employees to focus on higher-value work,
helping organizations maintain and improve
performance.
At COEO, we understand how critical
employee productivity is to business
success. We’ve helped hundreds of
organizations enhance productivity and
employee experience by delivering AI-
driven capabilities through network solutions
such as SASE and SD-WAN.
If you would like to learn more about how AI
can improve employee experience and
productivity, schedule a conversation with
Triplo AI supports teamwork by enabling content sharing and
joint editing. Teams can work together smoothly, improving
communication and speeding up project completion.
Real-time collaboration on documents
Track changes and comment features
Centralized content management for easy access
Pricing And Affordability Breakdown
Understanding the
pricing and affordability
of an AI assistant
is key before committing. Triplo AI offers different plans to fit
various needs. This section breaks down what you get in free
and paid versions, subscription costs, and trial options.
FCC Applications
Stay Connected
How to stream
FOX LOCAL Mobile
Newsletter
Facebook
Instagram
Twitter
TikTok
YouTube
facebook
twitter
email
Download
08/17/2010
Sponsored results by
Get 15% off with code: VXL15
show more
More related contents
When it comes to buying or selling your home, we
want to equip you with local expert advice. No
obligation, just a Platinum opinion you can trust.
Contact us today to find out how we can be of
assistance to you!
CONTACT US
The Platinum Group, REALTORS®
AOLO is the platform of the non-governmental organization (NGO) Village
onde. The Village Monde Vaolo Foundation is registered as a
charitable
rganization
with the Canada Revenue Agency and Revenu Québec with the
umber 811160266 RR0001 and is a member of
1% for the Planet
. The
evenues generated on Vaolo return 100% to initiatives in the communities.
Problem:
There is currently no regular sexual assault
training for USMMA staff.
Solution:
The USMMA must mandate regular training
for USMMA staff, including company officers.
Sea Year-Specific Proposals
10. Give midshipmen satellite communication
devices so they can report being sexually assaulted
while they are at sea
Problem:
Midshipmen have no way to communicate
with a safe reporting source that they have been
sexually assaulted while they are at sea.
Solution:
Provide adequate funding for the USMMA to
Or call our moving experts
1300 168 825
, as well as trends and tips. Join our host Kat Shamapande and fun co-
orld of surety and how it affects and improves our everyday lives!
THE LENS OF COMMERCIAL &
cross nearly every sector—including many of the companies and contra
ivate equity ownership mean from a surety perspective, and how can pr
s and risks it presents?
----
Directions: Keep only those lines of the records that hold "training", and return them.

Reply:
training for USMMA staff.
The USMMA must mandate regular training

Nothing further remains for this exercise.